● **JOB 1**
Please duplicate a passage from the Warren letter, beginning at the words "Mr. [Stephen Pearl]" and stopping after "early as possible.".
● **JOB 2**
In the Warren letter, rewrite the paragraph starting "Mr. [Stephen Pearl] Andrews was here" in shorter form, keeping its main facts.

● **PAGE EXTRACT**

◇ ◇ ◇ ◇

My Dear Sir
This is a letter in Warren’s bold, flowing hand, dated “Thompson’s Station, Long Island, New York [i.e. Modern Times]. March 12, /53. It is addressed to a person in England, whom one might speculate is A.C. Cuddon. (At the end of True Civilization, Warren suggests that people responding in England address their correspondence to Cuddon). A surprising moment comes at the end, when Warren says of the spiritualist movement then sweeping his circle “it is no delusion.” A few of Warren’s letters are preserved at the University of Michigan. All but this one are, in the copies I obtained, illegible due to bleed-through.
With much pleasure I received your interesting letter of the 15th Feb.
There is no danger of your “becoming tedious” and if I don’t always respond immediately to your valuable communications, I pray you attribute to a pressure of other matters, or to anything rather than indifference.
Mr. [Stephen Pearl] Andrews was here just in time to see your letter, and sat down immediately and wrote to you, which will render much that I might say, unnecessary. I would very gladly enter minutely into the consideration of the points at issue between Antient and Modern Times, but I could not do so with much less space or labor than such as are embodied in the works already printed. One element of society is so connected with another that neither can be detached or abstracted from the other without danger to the whole. One wheel of a coach will not carry us on our journey. We must have the whole coach and the horses too, and all must move together; and I feel a degree of timidity in attempting to move any one part without the others.
Mr Andrews, who is the publisher of the works on “Equity,” will see that you have a supply as early as possible.

◇ ◇ ◇ ◇

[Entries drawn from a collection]

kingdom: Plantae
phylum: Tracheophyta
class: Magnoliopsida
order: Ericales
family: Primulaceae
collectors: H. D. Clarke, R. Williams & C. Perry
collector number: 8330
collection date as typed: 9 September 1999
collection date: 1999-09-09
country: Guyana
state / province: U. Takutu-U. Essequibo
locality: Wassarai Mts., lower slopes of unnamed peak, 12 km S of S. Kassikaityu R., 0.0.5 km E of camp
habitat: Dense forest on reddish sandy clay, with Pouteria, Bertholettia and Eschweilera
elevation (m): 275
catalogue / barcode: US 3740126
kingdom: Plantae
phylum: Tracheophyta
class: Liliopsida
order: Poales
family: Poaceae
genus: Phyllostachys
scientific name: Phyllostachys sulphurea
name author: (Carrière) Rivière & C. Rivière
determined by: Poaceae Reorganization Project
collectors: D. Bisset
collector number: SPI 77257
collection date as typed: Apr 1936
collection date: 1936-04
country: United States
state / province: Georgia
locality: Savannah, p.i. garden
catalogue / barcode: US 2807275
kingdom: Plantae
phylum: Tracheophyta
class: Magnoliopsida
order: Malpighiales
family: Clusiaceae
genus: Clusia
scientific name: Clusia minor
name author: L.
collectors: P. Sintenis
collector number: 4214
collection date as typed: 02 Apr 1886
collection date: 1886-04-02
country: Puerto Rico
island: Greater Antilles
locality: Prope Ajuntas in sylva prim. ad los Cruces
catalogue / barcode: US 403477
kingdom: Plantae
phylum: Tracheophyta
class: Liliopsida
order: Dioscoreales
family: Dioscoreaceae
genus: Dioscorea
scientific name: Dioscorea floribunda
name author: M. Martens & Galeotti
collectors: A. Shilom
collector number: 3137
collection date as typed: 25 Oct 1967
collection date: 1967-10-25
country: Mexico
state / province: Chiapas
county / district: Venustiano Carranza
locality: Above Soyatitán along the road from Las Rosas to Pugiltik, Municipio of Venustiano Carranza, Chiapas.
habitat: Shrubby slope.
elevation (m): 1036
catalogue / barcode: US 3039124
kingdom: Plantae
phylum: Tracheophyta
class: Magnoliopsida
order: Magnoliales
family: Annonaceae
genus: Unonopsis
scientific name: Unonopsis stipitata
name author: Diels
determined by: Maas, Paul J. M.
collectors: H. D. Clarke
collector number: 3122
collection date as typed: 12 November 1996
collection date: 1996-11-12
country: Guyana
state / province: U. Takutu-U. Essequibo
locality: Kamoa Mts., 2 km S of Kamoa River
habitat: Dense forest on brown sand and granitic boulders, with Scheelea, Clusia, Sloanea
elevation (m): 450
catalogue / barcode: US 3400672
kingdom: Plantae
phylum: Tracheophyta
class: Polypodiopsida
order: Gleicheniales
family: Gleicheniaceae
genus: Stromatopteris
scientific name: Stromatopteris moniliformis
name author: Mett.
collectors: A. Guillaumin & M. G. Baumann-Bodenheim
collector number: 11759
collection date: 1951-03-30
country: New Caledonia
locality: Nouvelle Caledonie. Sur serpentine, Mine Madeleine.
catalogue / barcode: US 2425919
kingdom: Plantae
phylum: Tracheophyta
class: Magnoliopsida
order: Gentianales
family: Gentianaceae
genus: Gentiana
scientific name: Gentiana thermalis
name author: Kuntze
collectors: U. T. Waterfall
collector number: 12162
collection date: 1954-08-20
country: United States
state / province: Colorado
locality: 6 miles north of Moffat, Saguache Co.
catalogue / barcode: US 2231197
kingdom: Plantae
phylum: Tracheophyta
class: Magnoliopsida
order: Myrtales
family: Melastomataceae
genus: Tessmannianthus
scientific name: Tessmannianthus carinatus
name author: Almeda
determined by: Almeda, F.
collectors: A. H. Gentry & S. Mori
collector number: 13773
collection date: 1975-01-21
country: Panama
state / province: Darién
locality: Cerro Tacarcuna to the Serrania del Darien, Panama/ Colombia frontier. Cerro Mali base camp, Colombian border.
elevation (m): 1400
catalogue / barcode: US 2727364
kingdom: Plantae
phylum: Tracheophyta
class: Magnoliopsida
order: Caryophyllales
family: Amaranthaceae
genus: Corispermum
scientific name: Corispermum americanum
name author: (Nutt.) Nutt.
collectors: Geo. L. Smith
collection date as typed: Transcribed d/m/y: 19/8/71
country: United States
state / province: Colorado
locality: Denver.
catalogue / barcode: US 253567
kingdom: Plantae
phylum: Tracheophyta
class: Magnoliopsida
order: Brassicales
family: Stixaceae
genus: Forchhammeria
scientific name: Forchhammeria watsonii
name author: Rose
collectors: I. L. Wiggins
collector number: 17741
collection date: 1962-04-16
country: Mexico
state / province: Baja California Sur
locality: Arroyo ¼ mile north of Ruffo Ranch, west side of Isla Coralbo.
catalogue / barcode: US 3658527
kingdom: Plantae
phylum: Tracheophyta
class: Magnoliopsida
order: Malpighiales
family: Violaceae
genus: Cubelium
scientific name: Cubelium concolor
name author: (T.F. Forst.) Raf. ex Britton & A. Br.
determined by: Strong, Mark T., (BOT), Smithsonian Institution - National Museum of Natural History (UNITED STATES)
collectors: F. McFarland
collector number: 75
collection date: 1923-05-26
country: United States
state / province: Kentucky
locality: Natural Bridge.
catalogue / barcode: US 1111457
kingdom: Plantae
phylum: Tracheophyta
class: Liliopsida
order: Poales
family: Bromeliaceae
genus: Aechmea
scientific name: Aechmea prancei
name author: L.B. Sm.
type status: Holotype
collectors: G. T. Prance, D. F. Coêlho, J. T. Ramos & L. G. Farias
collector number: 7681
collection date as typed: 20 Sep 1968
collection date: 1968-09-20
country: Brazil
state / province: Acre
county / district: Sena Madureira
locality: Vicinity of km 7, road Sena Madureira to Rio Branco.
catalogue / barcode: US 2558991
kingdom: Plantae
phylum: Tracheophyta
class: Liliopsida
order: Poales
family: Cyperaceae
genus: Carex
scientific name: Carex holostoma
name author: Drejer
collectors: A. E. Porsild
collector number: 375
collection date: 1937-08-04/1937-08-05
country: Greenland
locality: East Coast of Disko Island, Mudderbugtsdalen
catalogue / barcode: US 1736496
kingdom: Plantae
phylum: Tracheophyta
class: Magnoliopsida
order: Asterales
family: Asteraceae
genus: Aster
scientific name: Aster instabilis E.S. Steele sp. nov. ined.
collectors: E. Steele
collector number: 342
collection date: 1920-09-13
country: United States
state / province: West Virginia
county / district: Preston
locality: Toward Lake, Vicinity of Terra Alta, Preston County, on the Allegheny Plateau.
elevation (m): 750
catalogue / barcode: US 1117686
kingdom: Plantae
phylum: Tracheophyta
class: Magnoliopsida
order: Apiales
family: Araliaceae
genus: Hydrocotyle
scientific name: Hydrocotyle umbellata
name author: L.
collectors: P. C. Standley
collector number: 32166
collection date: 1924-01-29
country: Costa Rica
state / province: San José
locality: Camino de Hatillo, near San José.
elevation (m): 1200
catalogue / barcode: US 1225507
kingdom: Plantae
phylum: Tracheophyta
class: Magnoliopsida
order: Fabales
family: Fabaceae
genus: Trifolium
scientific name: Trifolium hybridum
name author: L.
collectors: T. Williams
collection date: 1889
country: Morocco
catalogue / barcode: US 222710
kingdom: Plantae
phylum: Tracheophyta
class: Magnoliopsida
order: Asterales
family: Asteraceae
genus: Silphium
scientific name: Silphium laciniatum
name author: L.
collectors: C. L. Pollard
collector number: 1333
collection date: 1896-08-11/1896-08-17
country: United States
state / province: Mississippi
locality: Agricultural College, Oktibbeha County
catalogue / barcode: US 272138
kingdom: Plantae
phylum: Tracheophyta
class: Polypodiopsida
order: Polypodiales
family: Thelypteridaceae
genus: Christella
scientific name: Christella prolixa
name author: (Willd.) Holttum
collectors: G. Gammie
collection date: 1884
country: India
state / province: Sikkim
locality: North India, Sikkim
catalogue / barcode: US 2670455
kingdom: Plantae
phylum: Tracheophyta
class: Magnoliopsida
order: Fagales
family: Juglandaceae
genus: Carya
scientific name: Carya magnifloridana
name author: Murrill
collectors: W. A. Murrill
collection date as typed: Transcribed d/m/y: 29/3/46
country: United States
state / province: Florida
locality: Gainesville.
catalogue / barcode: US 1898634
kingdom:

◇ ◇ ◇ ◇

● **OUTPUT 1**
Mr. [Stephen Pearl] Andrews was here just in time to see your letter, and sat down immediately and wrote to you, which will render much that I might say, unnecessary. I would very gladly enter minutely into the consideration of the points at issue between Antient and Modern Times, but I could not do so with much less space or labor than such as are embodied in the works already printed. One element of society is so connected with another that neither can be detached or abstracted from the other without danger to the whole. One wheel of a coach will not carry us on our journey. We must have the whole coach and the horses too, and all must move together; and I feel a degree of timidity in attempting to move any one part without the others.
Mr Andrews, who is the publisher of the works on “Equity,” will see that you have a supply as early as possible.

● **OUTPUT 2**
Mr. Stephen Pearl Andrews arrived in time to see your letter and answered it at once, so I need not say much. I would gladly discuss in detail the points at issue between Antient and Modern Times, but that would take about as much space and labor as the works already printed. The elements of society are so linked that none can be separated from the others without endangering the whole. One wheel of a coach cannot carry us on a journey. We need the whole coach and the horses, all moving together, so I am hesitant to move any one part without the rest.